(Records from a dataset)
==*==
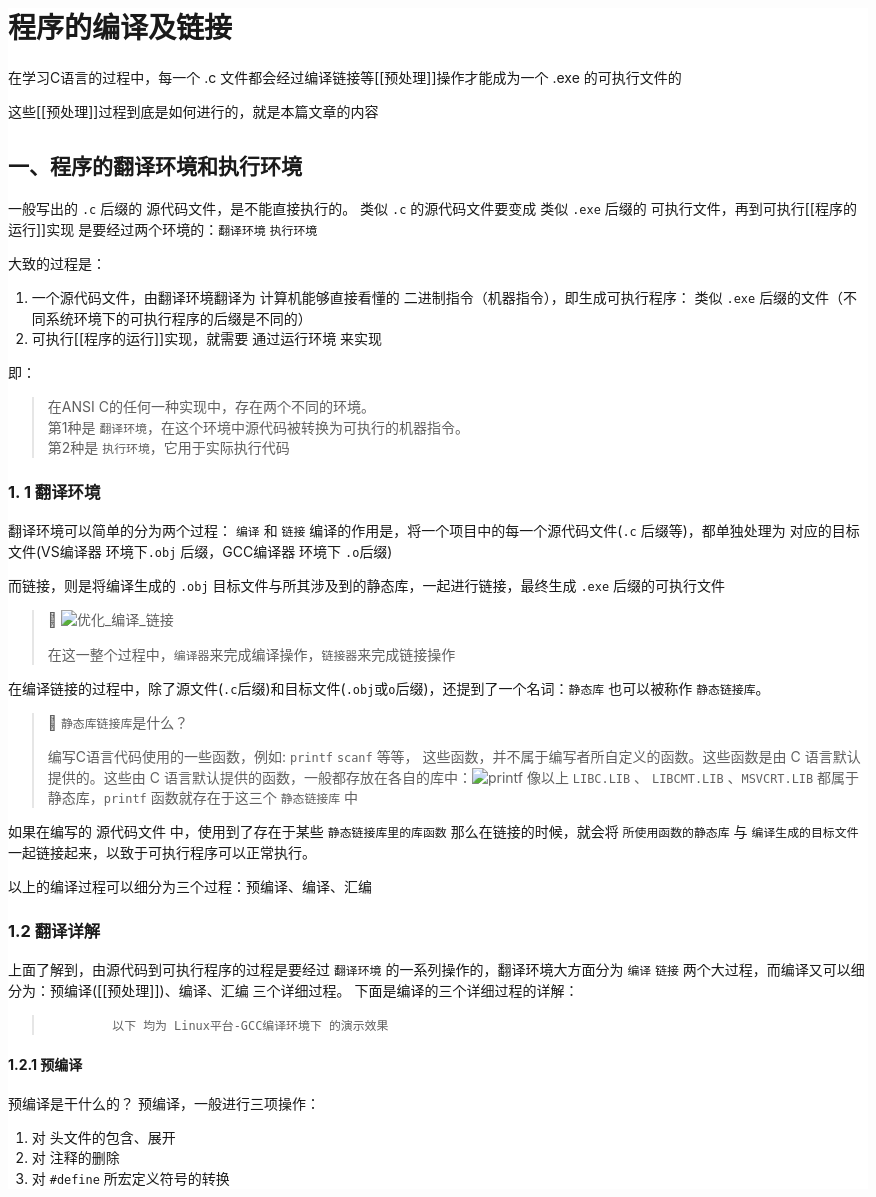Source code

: #  程序的编译及链接

在学习C语言的过程中，每一个 .c 文件都会经过编译链接等[[预处理]]操作才能成为一个 .exe 的可执行文件的

这些[[预处理]]过程到底是如何进行的，就是本篇文章的内容

## 一、程序的翻译环境和执行环境
一般写出的 `.c` 后缀的 源代码文件，是不能直接执行的。
类似 `.c` 的源代码文件要变成  类似 `.exe` 后缀的 可执行文件，再到可执行[[程序的运行]]实现 是要经过两个环境的：`翻译环境` `执行环境`

大致的过程是：
1. 一个源代码文件，由翻译环境翻译为 计算机能够直接看懂的 二进制指令（机器指令），即生成可执行程序： 类似 `.exe` 后缀的文件（不同系统环境下的可执行程序的后缀是不同的）
2. 可执行[[程序的运行]]实现，就需要 通过运行环境 来实现

即：
>    在ANSI C的任何一种实现中，存在两个不同的环境。  
第1种是 `翻译环境`，在这个环境中源代码被转换为可执行的机器指令。  
第2种是 `执行环境`，它用于实际执行代码


### 1. 1 翻译环境
翻译环境可以简单的分为两个过程： `编译` 和 `链接`
编译的作用是，将一个项目中的每一个源代码文件(`.c` 后缀等)，都单独处理为 对应的目标文件(VS编译器 环境下`.obj` 后缀，GCC编译器 环境下 `.o`后缀)

而链接，则是将编译生成的 `.obj` 目标文件与所其涉及到的静态库，一起进行链接，最终生成 `.exe` 后缀的可执行文件

> 📌
> ![优化_编译_链接](https://dxyt-july-image.oss-cn-beijing.aliyuncs.com/PRE_PROCESSING/%E4%BC%98%E5%8C%96_%E7%BC%96%E8%AF%91_%E9%93%BE%E6%8E%A5.gif)
> 
> 在这一整个过程中，`编译器`来完成编译操作，`链接器`来完成链接操作

在编译链接的过程中，除了源文件(`.c`后缀)和目标文件(`.obj`或`o`后缀)，还提到了一个名词：`静态库` 也可以被称作 `静态链接库`。
> 📌
> `静态库链接库`是什么？
> 
> 编写C语言代码使用的一些函数，例如:
> `printf` `scanf` 等等，
> 这些函数，并不属于编写者所自定义的函数。这些函数是由 C 语言默认提供的。这些由 C 语言默认提供的函数，一般都存放在各自的库中：![printf](https://dxyt-july-image.oss-cn-beijing.aliyuncs.com/PRE_PROCESSING/printf%E9%9D%99%E6%80%81%E5%BA%93.png)
> 像以上 `LIBC.LIB` 、 `LIBCMT.LIB` 、`MSVCRT.LIB` 都属于静态库，`printf` 函数就存在于这三个 `静态链接库` 中 

如果在编写的 源代码文件 中，使用到了存在于某些 `静态链接库里的库函数` 
那么在链接的时候，就会将 `所使用函数的静态库` 与 `编译生成的目标文件` 一起链接起来，以致于可执行程序可以正常执行。

以上的编译过程可以细分为三个过程：预编译、编译、汇编

### 1.2 翻译详解

上面了解到，由源代码到可执行程序的过程是要经过 `翻译环境` 的一系列操作的，翻译环境大方面分为 `编译` `链接` 两个大过程，而编译又可以细分为：预编译([[预处理]])、编译、汇编 三个详细过程。
下面是编译的三个详细过程的详解：
 >              以下 均为 Linux平台-GCC编译环境下 的演示效果
#### 1.2.1 预编译
预编译是干什么的？
预编译，一般进行三项操作：
1. 对 头文件的包含、展开
2. 对 注释的删除
3. 对 `#define` 所宏定义符号的转换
==*==
## [WHAT YOU ARE ASKED TO DO]
Among the lines above, which ones include the word "dxyt"? Copy them.

## [FINISHED EXERCISE]
> ![优化_编译_链接](https://dxyt-july-image.oss-cn-beijing.aliyuncs.com/PRE_PROCESSING/%E4%BC%98%E5%8C%96_%E7%BC%96%E8%AF%91_%E9%93%BE%E6%8E%A5.gif)
> 这些函数，并不属于编写者所自定义的函数。这些函数是由 C 语言默认提供的。这些由 C 语言默认提供的函数，一般都存放在各自的库中：![printf](https://dxyt-july-image.oss-cn-beijing.aliyuncs.com/PRE_PROCESSING/printf%E9%9D%99%E6%80%81%E5%BA%93.png)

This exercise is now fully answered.